(Instructions for the task): An exact reproduction of the listing is wanted, with the pictures dropped.

(Supplied information):

————————

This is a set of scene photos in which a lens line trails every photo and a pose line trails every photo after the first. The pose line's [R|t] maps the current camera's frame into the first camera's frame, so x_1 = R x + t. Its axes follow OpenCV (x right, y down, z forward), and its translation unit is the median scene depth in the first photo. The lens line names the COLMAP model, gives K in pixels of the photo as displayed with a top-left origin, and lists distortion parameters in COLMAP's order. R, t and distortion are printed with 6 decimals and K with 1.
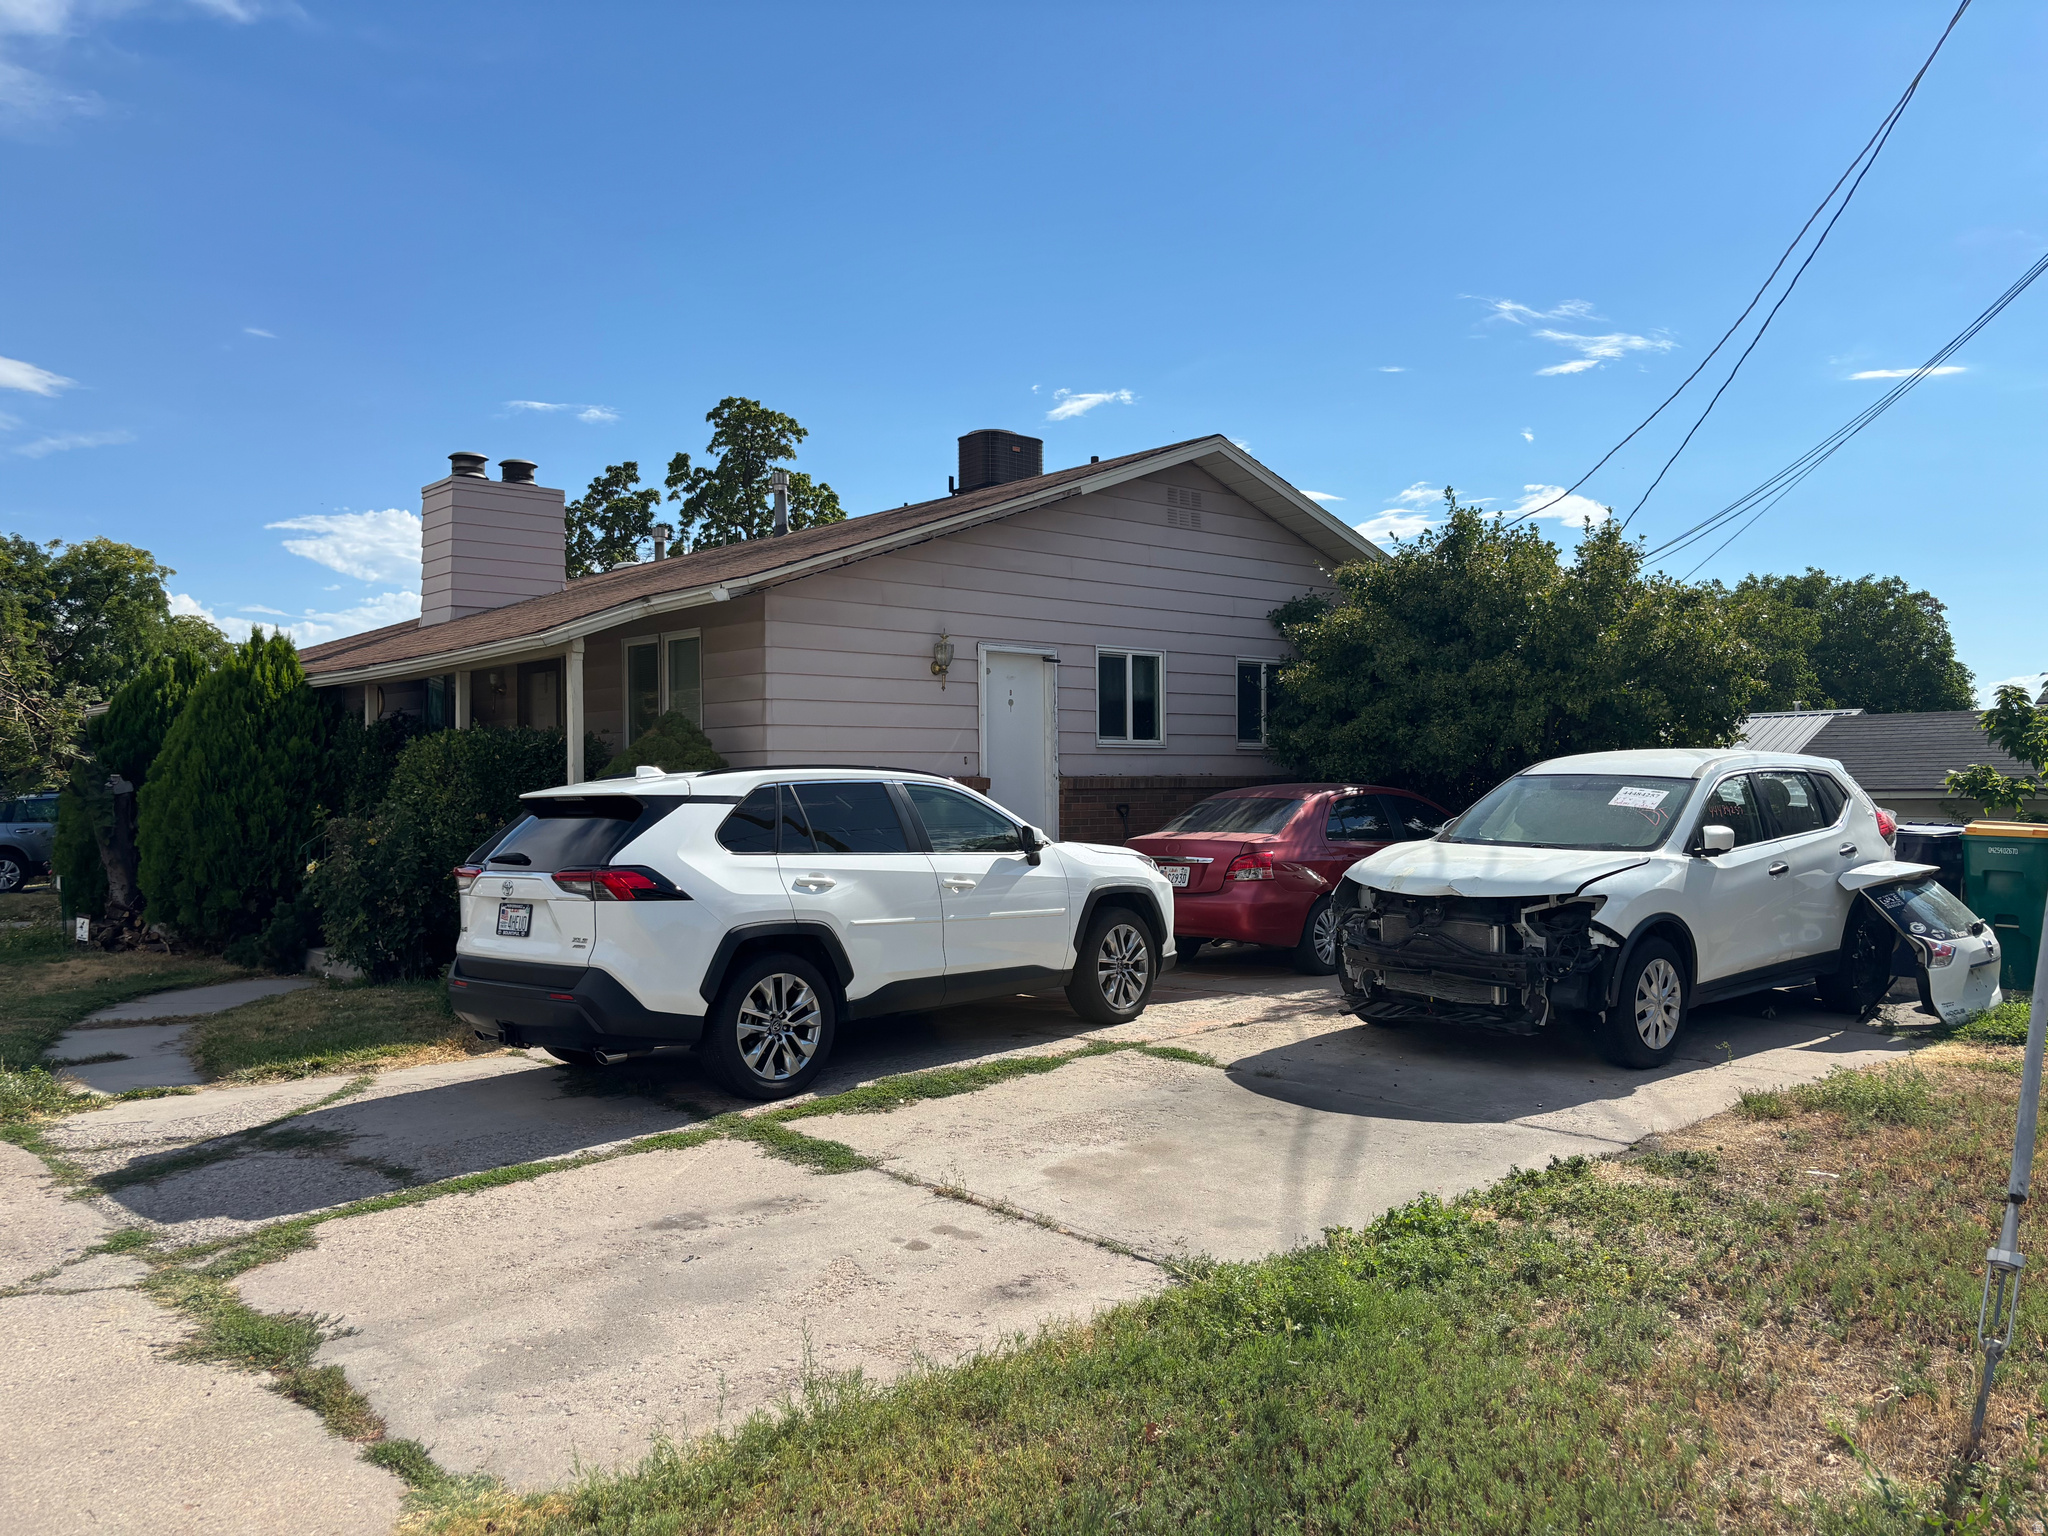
lens RADIAL K [[1545.0, 0, 1024.6], [0, 1545.0, 773.8], [0, 0, 1]] dist [-0.005881, -0.002274]
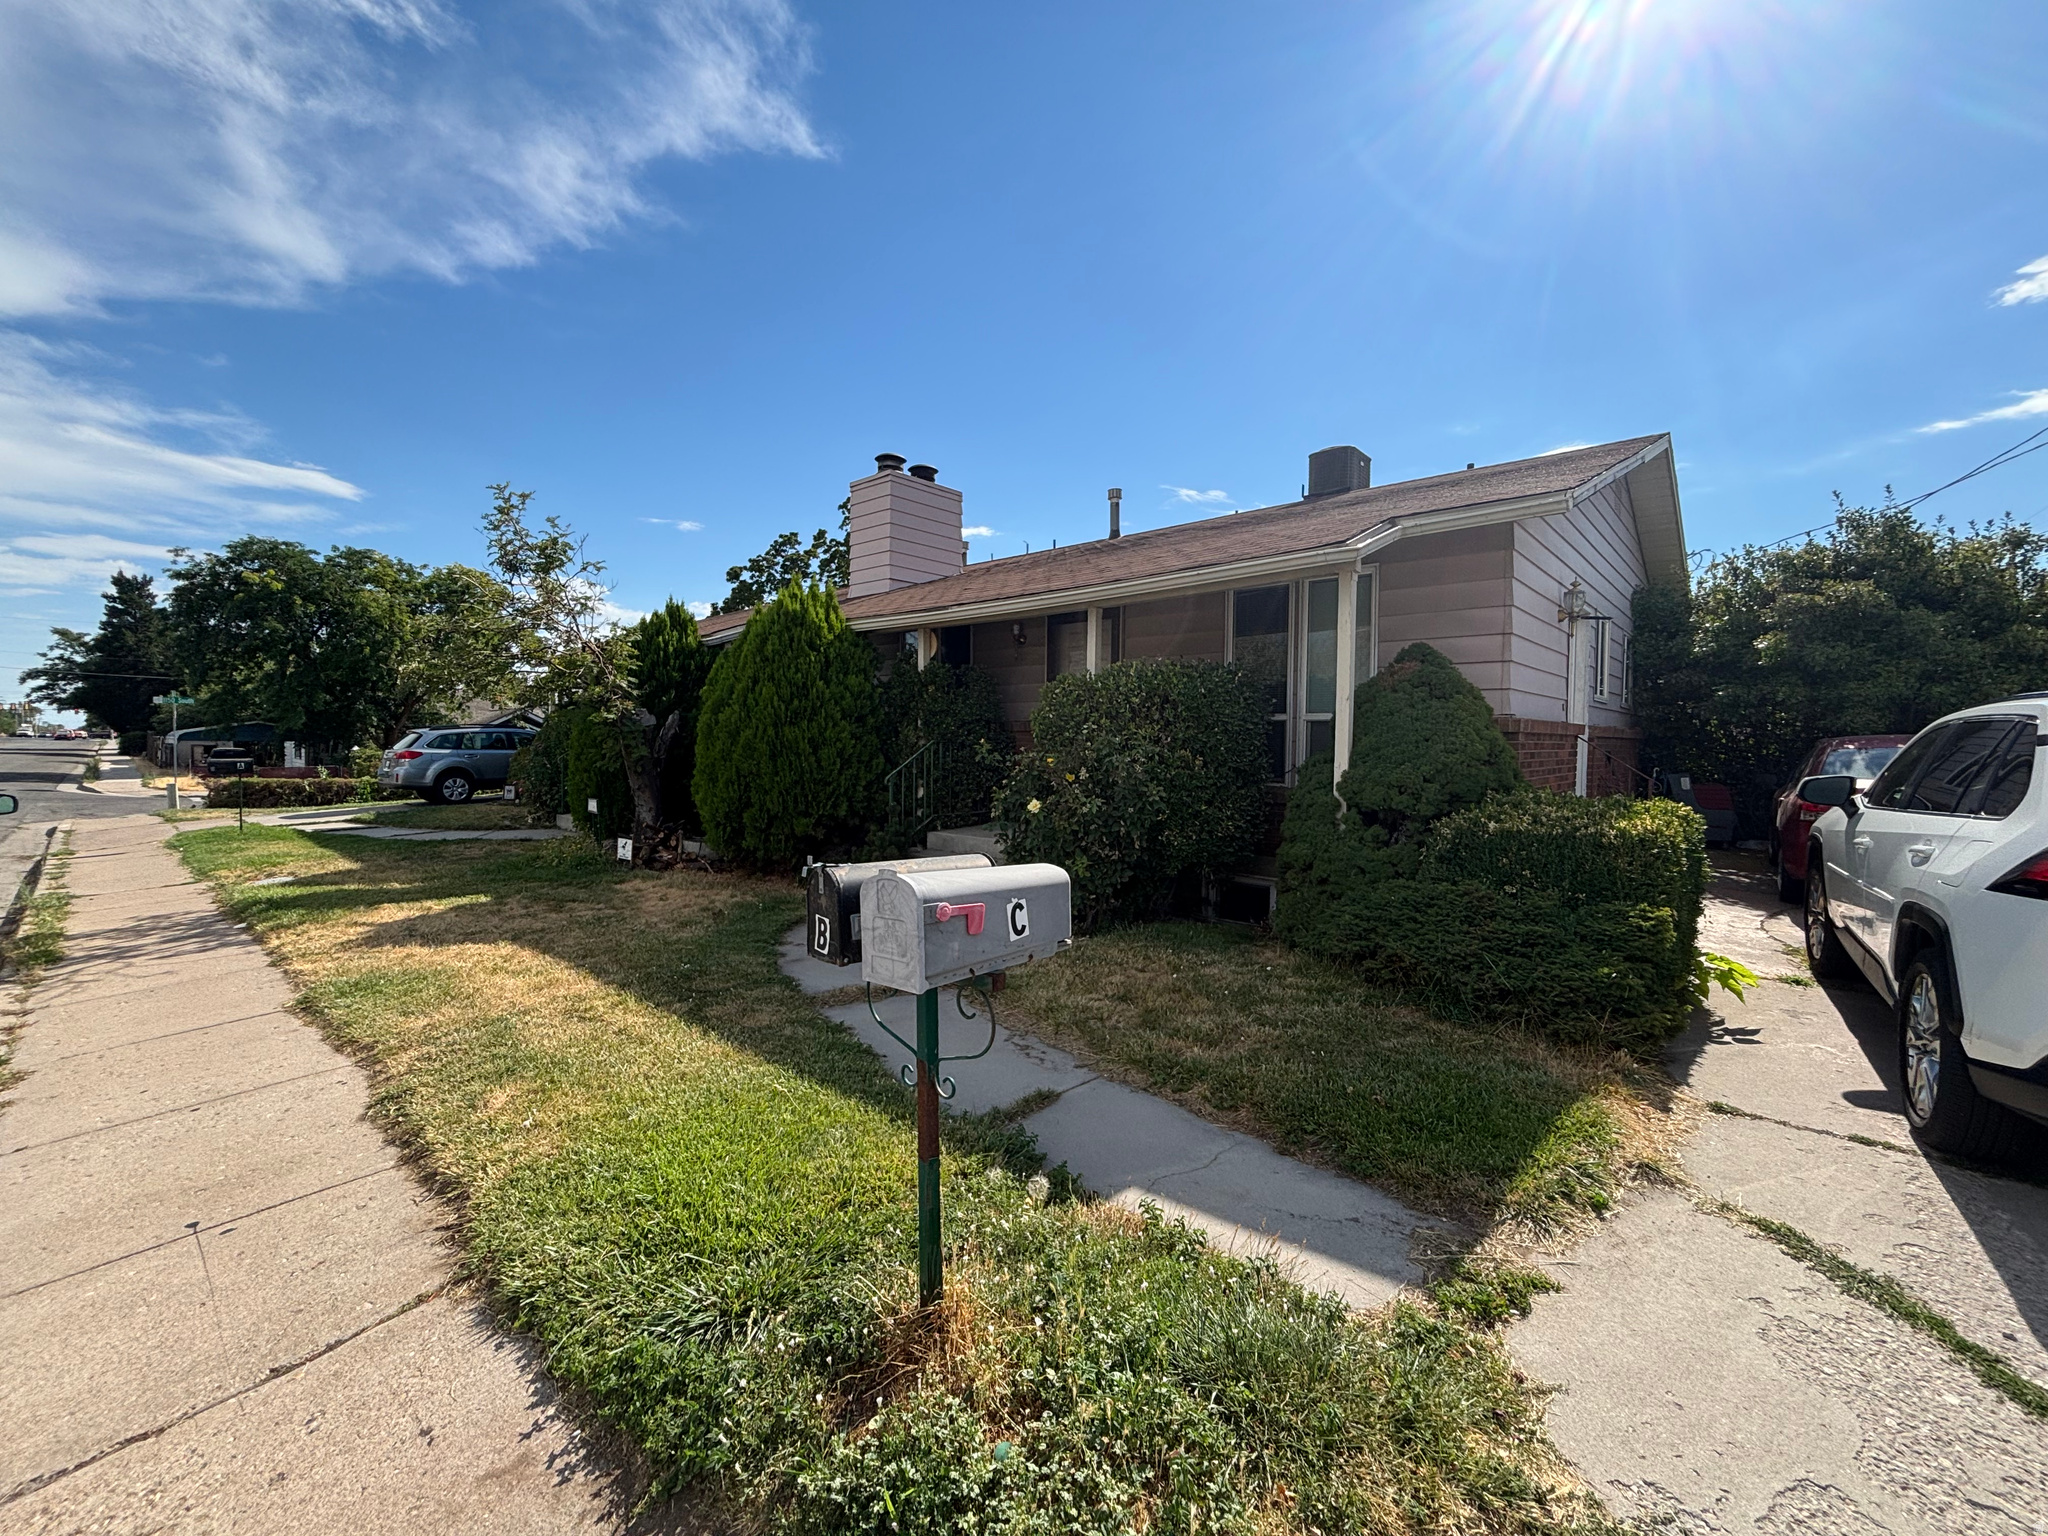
lens RADIAL K [[823.9, 0, 995.3], [0, 823.9, 771.2], [0, 0, 1]] dist [0.006557, -0.003121]
pose [[0.996441, 0.015491, 0.082858, -0.398849], [-0.019311, 0.998777, 0.045504, 0.013981], [-0.082052, -0.046942, 0.995522, 0.397854]]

————————

(Expected answer):
This is a set of scene photos in which a lens line trails every photo and a pose line trails every photo after the first. The pose line's [R|t] maps the current camera's frame into the first camera's frame, so x_1 = R x + t. Its axes follow OpenCV (x right, y down, z forward), and its translation unit is the median scene depth in the first photo. The lens line names the COLMAP model, gives K in pixels of the photo as displayed with a top-left origin, and lists distortion parameters in COLMAP's order. R, t and distortion are printed with 6 decimals and K with 1.
lens RADIAL K [[1545.0, 0, 1024.6], [0, 1545.0, 773.8], [0, 0, 1]] dist [-0.005881, -0.002274]
lens RADIAL K [[823.9, 0, 995.3], [0, 823.9, 771.2], [0, 0, 1]] dist [0.006557, -0.003121]
pose [[0.996441, 0.015491, 0.082858, -0.398849], [-0.019311, 0.998777, 0.045504, 0.013981], [-0.082052, -0.046942, 0.995522, 0.397854]]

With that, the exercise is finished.